--- DOCUMENT SECTION Enclosed Below ---
Goldman Sachs has worked with artificial intelligence startup Anthropic to create AI agents to automate a growing number of roles within the bank, the company’s chief technology officer told CNBC exclusively.
The bank has worked over the past six months with Anthropic embedded engineers to co-develop autonomous agents in at least two specific areas: trade and transaction accounting, and client verification and onboarding, according to Marco Argenti, Goldman’s chief information officer.
The company is “in the early stages” of developing agents based on Anthropic’s Claude model that will reduce the time these critical functions take, Argenti said. He hopes to launch Agents “soon,” although he declined to provide a specific date.
“Think of it as a digital collaborator for many professions within the company that are large-scale, complex and very process-intensive,” he said.
Goldman Sachs CEO David Solomon said in October that his bank was embarking on a multiyear plan to reorganize itself around generative AI, the technology that has made waves since the arrival of OpenAI’s ChatGPT in late 2022. Even as investment banks like Goldman see increased revenue from trading and advisory businesses, the bank will seek to “limit headcount growth” as part of the overhaul, Solomon said.
--- End of Enclosed DOCUMENT SECTION ---
PARTS OF THE EXERCISE:
1) List every company or organization that the passage about Goldman Sachs and Anthropic mentions by name.
2) Write out the portion of the passage about Goldman Sachs and Anthropic starting with "Goldman Sachs has" and going on through "chief information officer.".
--- ENTRIES SUPPLIED Enclosed Below ---
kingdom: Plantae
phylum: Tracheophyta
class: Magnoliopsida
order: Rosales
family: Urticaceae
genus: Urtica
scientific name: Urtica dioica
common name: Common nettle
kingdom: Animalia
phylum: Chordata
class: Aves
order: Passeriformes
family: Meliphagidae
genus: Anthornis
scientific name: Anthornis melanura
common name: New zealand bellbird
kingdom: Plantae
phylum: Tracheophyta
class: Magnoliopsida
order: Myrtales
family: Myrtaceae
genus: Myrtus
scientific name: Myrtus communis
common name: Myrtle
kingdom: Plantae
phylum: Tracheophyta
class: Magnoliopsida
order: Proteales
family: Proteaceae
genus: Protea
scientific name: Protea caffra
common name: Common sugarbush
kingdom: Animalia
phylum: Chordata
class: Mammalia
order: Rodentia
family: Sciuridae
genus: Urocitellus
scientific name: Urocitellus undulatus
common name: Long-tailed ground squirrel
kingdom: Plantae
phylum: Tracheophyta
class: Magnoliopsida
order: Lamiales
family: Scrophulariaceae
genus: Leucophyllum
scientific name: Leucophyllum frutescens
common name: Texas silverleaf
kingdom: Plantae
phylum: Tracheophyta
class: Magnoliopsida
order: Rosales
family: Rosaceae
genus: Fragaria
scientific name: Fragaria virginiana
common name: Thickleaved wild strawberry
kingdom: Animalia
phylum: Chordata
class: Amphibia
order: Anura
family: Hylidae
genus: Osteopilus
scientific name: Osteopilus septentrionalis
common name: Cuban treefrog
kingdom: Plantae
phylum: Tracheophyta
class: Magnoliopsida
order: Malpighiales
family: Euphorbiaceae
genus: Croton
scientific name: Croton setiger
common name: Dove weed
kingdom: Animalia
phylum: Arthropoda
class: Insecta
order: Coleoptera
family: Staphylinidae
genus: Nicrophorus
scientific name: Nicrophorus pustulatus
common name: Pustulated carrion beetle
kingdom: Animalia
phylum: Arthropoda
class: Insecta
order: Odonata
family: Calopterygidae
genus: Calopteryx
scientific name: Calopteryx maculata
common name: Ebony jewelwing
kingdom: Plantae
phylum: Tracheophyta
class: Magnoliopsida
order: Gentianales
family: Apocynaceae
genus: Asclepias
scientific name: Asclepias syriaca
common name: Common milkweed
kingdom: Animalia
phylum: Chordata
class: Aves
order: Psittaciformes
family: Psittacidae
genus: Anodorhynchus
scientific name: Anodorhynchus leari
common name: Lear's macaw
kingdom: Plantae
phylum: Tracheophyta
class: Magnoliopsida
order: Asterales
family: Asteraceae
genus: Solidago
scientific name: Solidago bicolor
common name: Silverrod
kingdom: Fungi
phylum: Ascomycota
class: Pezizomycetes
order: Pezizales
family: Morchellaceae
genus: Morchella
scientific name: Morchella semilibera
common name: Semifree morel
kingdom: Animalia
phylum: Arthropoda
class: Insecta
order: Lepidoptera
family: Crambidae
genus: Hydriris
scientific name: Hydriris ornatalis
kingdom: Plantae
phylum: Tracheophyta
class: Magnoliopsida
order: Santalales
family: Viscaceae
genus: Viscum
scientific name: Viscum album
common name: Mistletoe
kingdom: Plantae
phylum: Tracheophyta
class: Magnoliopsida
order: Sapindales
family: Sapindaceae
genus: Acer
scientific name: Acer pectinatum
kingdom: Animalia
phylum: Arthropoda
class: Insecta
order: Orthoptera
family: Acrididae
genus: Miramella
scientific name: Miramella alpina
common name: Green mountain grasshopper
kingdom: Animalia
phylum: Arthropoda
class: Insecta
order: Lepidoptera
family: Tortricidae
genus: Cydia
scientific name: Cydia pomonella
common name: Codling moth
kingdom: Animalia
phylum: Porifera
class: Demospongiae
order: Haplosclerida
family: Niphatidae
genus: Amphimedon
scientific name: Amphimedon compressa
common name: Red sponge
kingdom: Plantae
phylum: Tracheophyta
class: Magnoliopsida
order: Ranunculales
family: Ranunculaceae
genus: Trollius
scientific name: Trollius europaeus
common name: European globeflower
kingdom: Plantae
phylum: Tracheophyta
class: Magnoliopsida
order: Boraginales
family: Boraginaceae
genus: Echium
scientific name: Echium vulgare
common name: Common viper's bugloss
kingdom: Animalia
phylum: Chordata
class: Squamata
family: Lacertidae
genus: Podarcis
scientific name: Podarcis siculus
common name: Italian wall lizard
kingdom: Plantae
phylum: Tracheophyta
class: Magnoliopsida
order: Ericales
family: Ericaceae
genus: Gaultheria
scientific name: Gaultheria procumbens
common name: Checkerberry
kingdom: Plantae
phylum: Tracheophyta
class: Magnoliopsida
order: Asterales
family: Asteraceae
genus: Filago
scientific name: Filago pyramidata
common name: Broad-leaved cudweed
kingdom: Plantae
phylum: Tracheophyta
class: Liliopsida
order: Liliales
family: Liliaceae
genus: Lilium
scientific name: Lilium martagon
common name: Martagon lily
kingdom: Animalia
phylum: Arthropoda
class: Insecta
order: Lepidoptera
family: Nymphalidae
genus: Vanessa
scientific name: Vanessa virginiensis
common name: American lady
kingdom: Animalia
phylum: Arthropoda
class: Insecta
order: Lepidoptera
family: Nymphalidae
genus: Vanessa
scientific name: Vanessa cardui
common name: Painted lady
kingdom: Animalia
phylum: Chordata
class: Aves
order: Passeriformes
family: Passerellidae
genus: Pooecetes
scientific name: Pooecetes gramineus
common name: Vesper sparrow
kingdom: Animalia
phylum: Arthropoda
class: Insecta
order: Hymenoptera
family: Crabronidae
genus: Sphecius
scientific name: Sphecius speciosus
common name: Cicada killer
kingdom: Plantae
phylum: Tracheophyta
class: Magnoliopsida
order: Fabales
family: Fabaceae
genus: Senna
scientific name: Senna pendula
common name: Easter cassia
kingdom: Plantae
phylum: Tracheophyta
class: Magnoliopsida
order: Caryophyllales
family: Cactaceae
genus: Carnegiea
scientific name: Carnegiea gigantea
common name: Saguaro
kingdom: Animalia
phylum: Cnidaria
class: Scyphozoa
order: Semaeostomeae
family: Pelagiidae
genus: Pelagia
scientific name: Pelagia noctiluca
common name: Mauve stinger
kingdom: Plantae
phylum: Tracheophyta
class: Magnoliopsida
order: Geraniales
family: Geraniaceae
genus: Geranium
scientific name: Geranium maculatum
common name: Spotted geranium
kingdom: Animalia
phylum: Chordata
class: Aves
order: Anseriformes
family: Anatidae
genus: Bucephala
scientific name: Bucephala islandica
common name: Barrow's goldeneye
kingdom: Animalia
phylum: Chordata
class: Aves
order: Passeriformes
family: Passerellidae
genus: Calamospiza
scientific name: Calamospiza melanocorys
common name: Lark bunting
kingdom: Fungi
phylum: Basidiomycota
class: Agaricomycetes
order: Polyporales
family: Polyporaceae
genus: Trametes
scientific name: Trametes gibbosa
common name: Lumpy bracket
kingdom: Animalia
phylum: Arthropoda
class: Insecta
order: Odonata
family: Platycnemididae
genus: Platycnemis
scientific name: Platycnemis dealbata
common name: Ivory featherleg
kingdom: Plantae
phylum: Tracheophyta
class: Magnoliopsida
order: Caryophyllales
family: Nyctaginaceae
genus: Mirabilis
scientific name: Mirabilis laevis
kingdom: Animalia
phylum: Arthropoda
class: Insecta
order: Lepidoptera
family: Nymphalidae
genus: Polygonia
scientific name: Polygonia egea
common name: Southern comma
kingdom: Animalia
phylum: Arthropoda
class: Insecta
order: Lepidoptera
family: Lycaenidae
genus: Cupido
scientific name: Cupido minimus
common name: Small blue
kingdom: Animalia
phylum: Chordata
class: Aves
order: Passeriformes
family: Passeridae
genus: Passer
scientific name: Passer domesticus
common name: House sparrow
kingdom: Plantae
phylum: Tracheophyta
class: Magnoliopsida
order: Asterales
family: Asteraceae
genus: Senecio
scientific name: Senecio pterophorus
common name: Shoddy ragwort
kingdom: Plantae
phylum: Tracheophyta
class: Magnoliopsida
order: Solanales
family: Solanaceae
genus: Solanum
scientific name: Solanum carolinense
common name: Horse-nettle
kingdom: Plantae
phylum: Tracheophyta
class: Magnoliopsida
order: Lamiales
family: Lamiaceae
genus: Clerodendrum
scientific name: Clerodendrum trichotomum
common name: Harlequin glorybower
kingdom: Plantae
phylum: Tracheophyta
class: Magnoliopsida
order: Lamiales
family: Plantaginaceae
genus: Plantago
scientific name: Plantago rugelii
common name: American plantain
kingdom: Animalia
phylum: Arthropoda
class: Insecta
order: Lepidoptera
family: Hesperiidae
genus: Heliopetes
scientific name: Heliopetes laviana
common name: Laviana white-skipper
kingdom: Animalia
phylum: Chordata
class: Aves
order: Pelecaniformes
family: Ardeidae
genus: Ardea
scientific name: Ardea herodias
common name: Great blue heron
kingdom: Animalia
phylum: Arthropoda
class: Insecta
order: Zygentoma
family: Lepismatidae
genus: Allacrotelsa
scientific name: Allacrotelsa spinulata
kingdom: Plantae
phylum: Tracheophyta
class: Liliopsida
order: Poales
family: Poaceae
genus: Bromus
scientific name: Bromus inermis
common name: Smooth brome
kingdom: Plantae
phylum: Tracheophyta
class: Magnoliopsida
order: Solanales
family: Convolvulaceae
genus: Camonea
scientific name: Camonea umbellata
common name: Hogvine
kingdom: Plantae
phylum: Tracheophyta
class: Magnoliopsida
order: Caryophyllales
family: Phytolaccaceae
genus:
--- End of Enclosed ENTRIES SUPPLIED ---
REPLIES:
1)
Goldman Sachs
Anthropic
CNBC
OpenAI

2)
Goldman Sachs has worked with artificial intelligence startup Anthropic to create AI agents to automate a growing number of roles within the bank, the company’s chief technology officer told CNBC exclusively.
The bank has worked over the past six months with Anthropic embedded engineers to co-develop autonomous agents in at least two specific areas: trade and transaction accounting, and client verification and onboarding, according to Marco Argenti, Goldman’s chief information officer.